Жестокий расцвет | страница 17



На следующий день мы были приглашены в гости к Берггольц.

Она жила на той же улице Рубинштейна, но уже не в "слезе", а в другом доме, неподалеку от Пяти углов.

За то время, что я не видел Ольгу, обменялись несколькими письмами. К со­жалению, они не сохранились. Хорошо помню, что писал ей, узнав о смерти Коли Молчанова, и получил ответ. Но встретились мы за все время войны лишь второй раз.

Кроме нас с Хренковым, по моей просьбе был приглашен Малюгин. Насколько я знаю, Ольга никогда с ним особенно не дружила, но рада была видеть его вместе с нами.

Вечер, проведенный нами вчетвером (Макогоненко почему-то не было), я вспоминаю как один из самых счастливых и веселых в моей жизни.

Все мы были еще молоды: самому старшему из нас, Малюгину, исполнилось тридцать пять. Страшная война, участниками которой мы оказались, шла к концу. Исход ее не вызывал уже никаких сомнений. Каждый из нас честно выполнял свой долг. Осо­бенно это относилось, конечно, к Ольге. Она не просто выполнила свой долг. Она со­вершила подвиг. Тоненькая девочка в красном платке, сидевщая когда-то на подоконни­ке в Доме печати, писавшая книжки для детей и, в сущности, только начинавшая работу во "взрослой" поэзии, стала вдохновенным певцом осажденного героического Ленин­града! В своем знаменитом "Февральском дневнике" Берстольц писала:

Я никогда героем не была,

не жаждала ни славы, ни награды.

Дыша одним дыханьем с Ленинградом,

я не геройствовала, а жила.

Все годы блокады она жила счастливой — да, да, именно счастливой! — жизнью. Под угрюмым небом блокадного Ленинграда, в его, по выражению Н. Тихонова, "же­лезных ночах" Берггольц действительно не геройствовала, а жила полной жизнью, не щадя свое сердце "ни в песне, ни в горе, ни в дружбе, ни в страсти". Вот как она писала об этом: "Такими мы счастливыми бывали, такой свободой бурною (в одном из ранних вариантов было "дикою".— Л. Л.) дышали, что внуки позавидовали б нам". Вся предыдущая жизнь казалась Ольге лишь закономерным подступом к ее жестокому ко­роткому расцвету.

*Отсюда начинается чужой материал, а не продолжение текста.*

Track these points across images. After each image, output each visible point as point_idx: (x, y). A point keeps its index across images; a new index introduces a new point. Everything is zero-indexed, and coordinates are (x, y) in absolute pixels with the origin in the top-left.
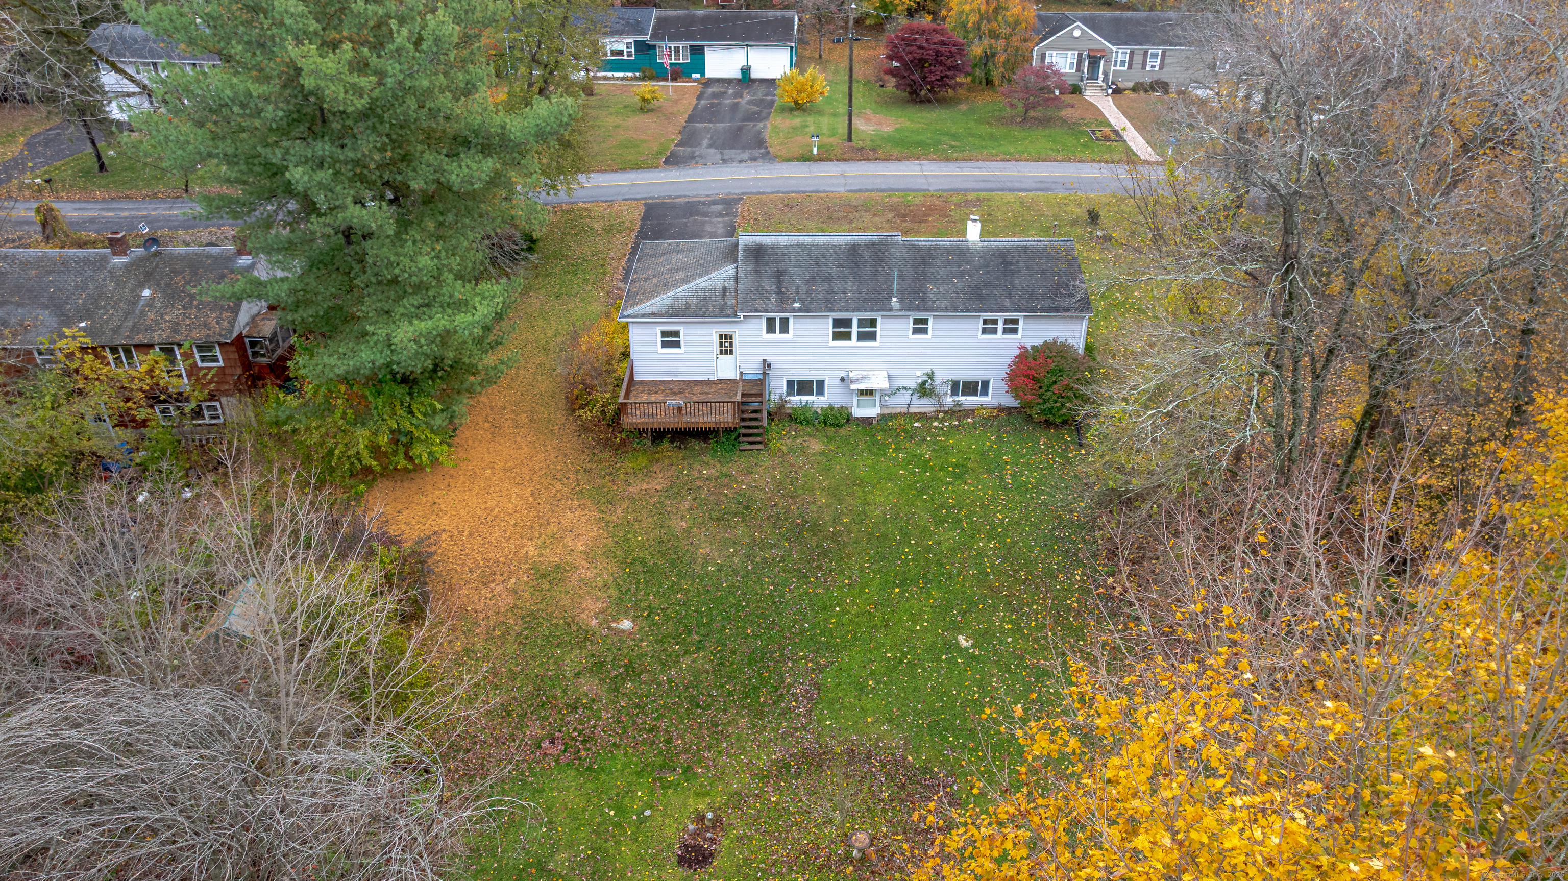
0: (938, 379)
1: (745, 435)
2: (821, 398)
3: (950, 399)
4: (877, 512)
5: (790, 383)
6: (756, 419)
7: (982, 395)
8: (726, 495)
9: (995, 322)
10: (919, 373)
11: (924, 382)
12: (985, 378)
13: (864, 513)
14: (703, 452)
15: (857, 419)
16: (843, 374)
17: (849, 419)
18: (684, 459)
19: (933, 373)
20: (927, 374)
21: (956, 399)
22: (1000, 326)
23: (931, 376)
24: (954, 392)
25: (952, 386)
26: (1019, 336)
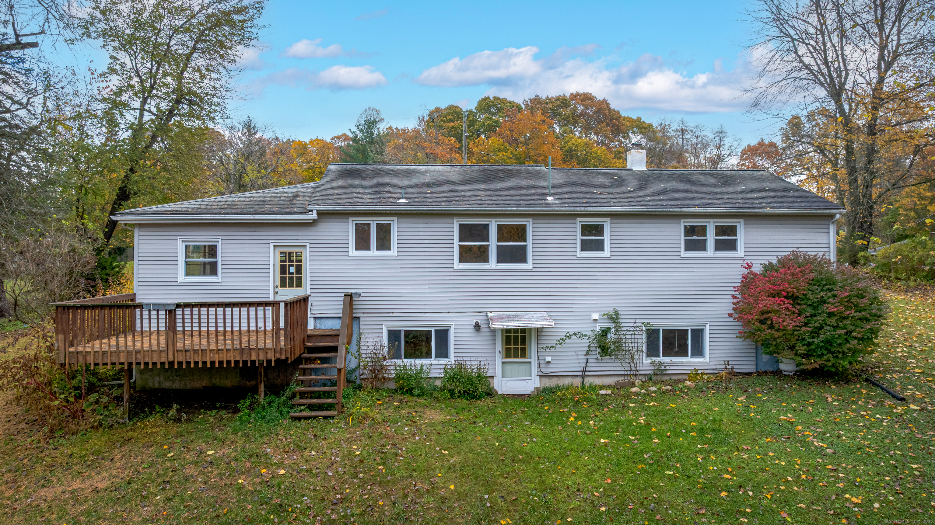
0: (626, 323)
1: (302, 395)
2: (443, 361)
3: (647, 361)
4: (575, 503)
5: (394, 335)
6: (328, 395)
7: (693, 355)
8: (241, 487)
9: (703, 231)
10: (595, 316)
11: (605, 332)
12: (695, 323)
13: (546, 504)
14: (221, 424)
15: (503, 396)
16: (478, 318)
17: (490, 393)
18: (180, 435)
19: (616, 313)
20: (611, 318)
21: (657, 360)
22: (711, 238)
23: (614, 318)
24: (652, 351)
25: (648, 337)
26: (741, 252)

Летом 1942 года она прочитала по радио стихотворение "Мы шли на фронт...":

Да. Знаю. Все, что с детства в нас горело,

все, что в душе болит, поет, живет,—

все шло к тебе, торжественная зрелость,

на этот фронт у городских ворот.

Торжественная зрелость — как это сказано!

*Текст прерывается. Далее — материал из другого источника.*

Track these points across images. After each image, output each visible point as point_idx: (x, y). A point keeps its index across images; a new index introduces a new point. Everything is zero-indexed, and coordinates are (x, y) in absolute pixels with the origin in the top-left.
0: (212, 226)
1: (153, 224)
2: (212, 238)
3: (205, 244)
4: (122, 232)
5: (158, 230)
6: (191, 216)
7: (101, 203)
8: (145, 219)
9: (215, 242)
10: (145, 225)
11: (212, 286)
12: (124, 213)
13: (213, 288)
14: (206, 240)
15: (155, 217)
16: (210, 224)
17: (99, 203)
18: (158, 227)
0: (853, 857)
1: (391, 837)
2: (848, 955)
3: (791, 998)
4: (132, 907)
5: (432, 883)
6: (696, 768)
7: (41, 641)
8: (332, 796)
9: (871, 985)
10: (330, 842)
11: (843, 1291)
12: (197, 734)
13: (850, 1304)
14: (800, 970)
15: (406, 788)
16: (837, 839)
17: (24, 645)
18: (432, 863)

Но дело не только в том, что пришла зрелость. Случилось нечто еще более тор­жественное — обновилась душа: "У каменки, блокадного божка, я новую почувствовала душу, самой мне непонятную пока". В поэме "Твой путь", откуда взяты эти слова, Берг­гольц вспоминает, как задолго до войны она стояла на Мамиссоне, одном из самых высоких кавказских перевалов: "О девочка с вершины Мамиссона, что знала ты о счастии?" "Девочка с вершины Мамиссона", глядящая на мир широко открытыми, наив­ными глазами,— это и есть довоенная Ольга Берггольц, которая демонстративно засти­лала стол газетами, обвиняла Либединского в мещанском перерождении, а Германа называла попутчиком...Поэму "Твой путь" Берггольц написала в апреле 1945 года, в пору "торжествен­ной зрелости". Мечтая о счастье, "девочка с вершины Мамиссона" не знала, что "оно неласково, сурово и бессонно и с гибелью порой сопряжено". В том, что это именно так, автор поэмы "Твой путь" убедился на собственном нелегком жизненном опыте минувшего десятилетия.